Petitioner has demonstrated willingness to comply and file all necessary documents required. Nevertheless, the prothonotary has frustrated the efforts of the Petitioner. Petitioner has attempted to file Writ of Summons several times. Three (3) out of the four (4) attempts have all been rejected by the Prothonotary. Consequently, the Petitioner has spent over $1,200 as filing costs. On a separate occasion, Prothonotary has required the Petitioner to retain the services of an attorney in order to be able to proceed with filings, yet the Petitioner is a Pro Se litigant. Other times, the Prothonotary has simply made it clear that the Petitioners documents will not be filed. As it stands, the Petitioner is denied access via phone or email. Petitioner is equally unable to access the online platform to assess the progress of the case.

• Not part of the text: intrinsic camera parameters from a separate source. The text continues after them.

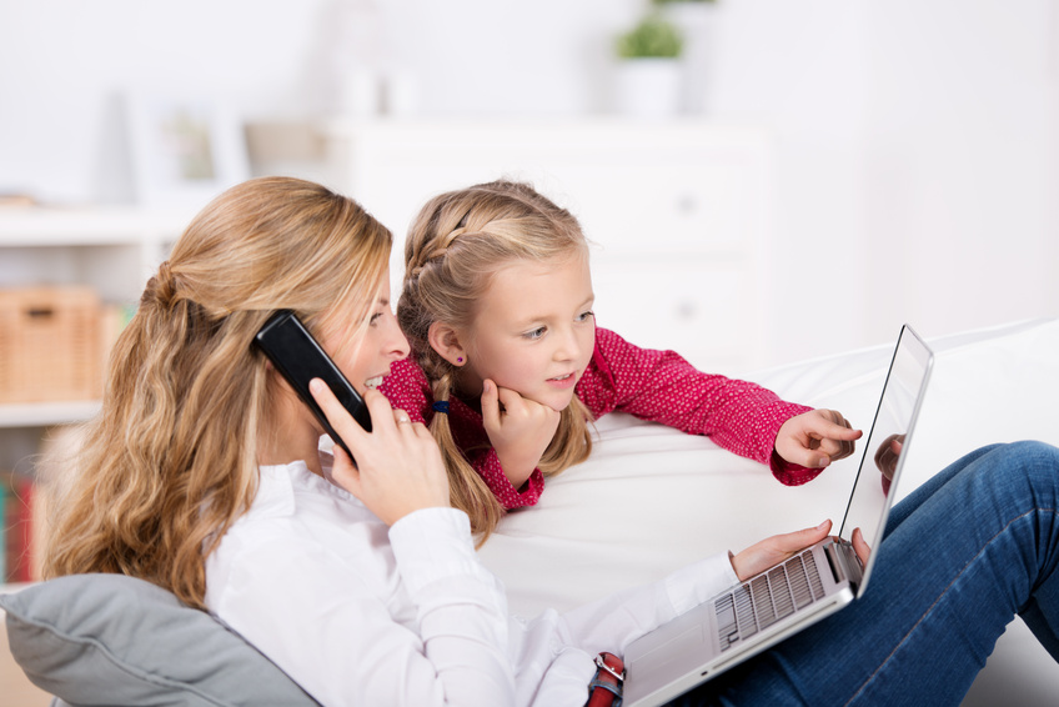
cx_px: 530
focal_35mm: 122
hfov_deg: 16.8
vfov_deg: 11.2
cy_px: 354
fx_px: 3590
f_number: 3.2
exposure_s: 1/200
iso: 100
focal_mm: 122
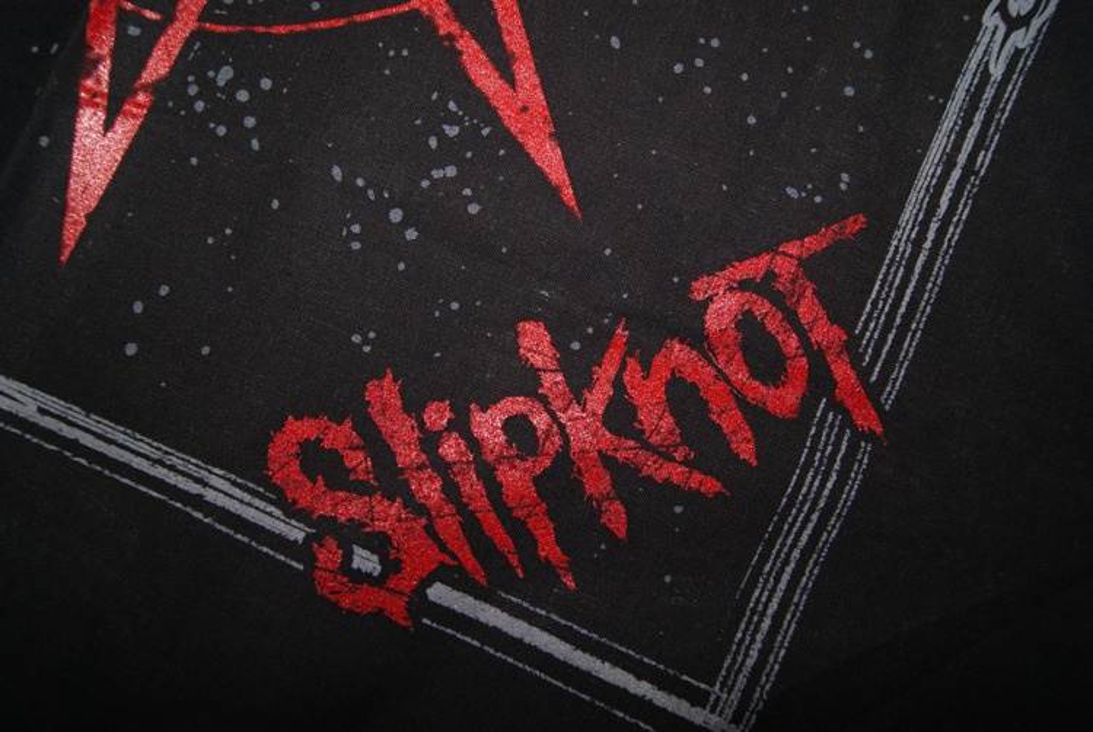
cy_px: 366
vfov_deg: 43.7
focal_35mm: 30
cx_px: 546
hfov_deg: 61.9
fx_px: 912
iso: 400
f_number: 5.6
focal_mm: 20
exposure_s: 1/60
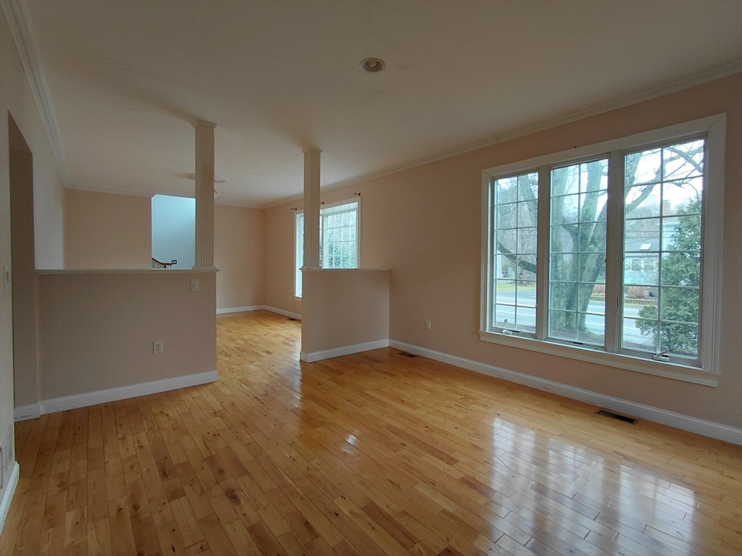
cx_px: 371
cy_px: 278
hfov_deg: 94.5
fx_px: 343
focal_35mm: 16
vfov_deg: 78.1
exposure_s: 1/60
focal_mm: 1.64
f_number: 2.2
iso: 80
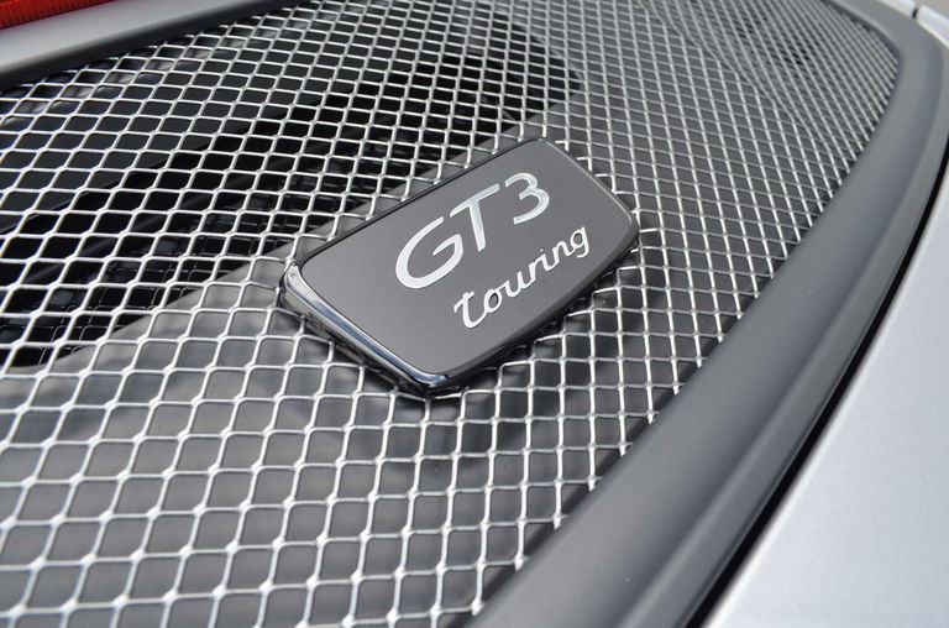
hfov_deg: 67.5
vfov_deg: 47.7
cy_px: 314
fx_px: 710
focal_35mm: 27
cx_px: 474
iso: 280
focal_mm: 18
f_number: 8
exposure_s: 1/60
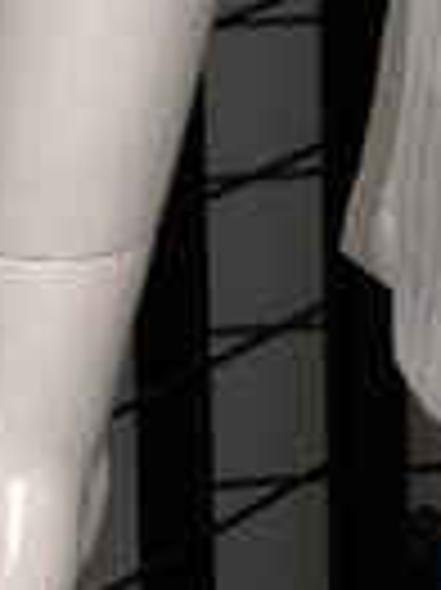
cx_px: 1138
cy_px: -1045
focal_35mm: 147
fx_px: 2501
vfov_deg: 10.5
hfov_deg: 8.9
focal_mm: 6.86
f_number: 1.78
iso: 64
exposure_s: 1/186
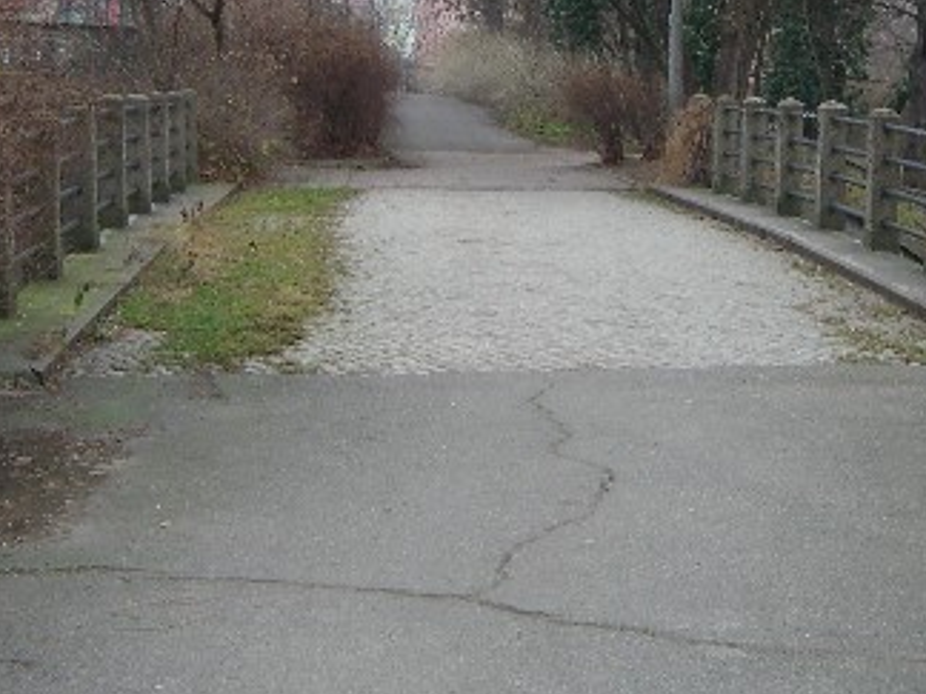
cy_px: 231
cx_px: 617
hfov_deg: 26.9
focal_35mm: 72
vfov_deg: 20.4
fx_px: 1926
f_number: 2.8
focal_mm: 7.9
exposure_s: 1/40
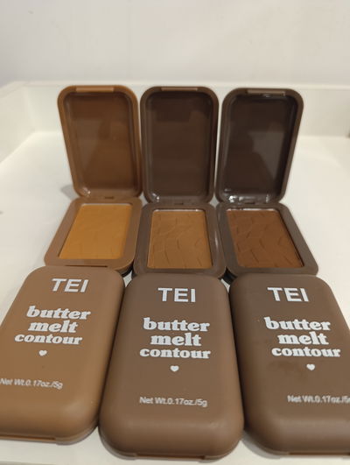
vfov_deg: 73.8
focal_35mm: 23
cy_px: 232
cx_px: 175
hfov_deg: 59.0
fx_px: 309
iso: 1000
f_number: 1.6
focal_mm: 6.14
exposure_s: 1/50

Petitioner has been frustrated by the process. He has taken all necessary steps to comply with statutory provision and have his documents filed in good time to enable the case to proceed. unfortunately, Petitioner has stumbled on several road blocks hindering Petitioner’s path to justice.
CONSTITUTIONAL DUE PROCESS REQUIRES NOTICE
It is axiomatic that notice of a praecipe and opportunity to defend is fundamental due process of law as required by the Constitution. An elementary and fundamental requirement of due process in any proceeding which is to be accorded finality is notice reasonably calculated, under all the circumstances, to apprize interested parties of the pendency of the action and afford them an opportunity to present their objections.
Mullane v. Cent. Hanover Bank & Trust Co., 339 U.S. 306, 314, 94 L. Ed. 865, 70 S. Ct. 652 (1950). Further, personal service must be obtained in order for a court to exercise personal jurisdiction over a party; a judgment rendered without personal jurisdiction over a defendant is void. Community Ins. Co. v. Sullivan, 1997 Ohio App. LEXIS 2836 (Ohio Ct.App., 1997).
Petitioner is accordingly entitled to an order staying Judgment No Pros entered herein for the reason that Petitioner was never served with notice of intent to file Praecipe for Judgement of Non-Pros herein. Petitioner also requests the Execution of the Judgement be stayed pending the disposition of the Petition and the intended Appeal by the Petitioner.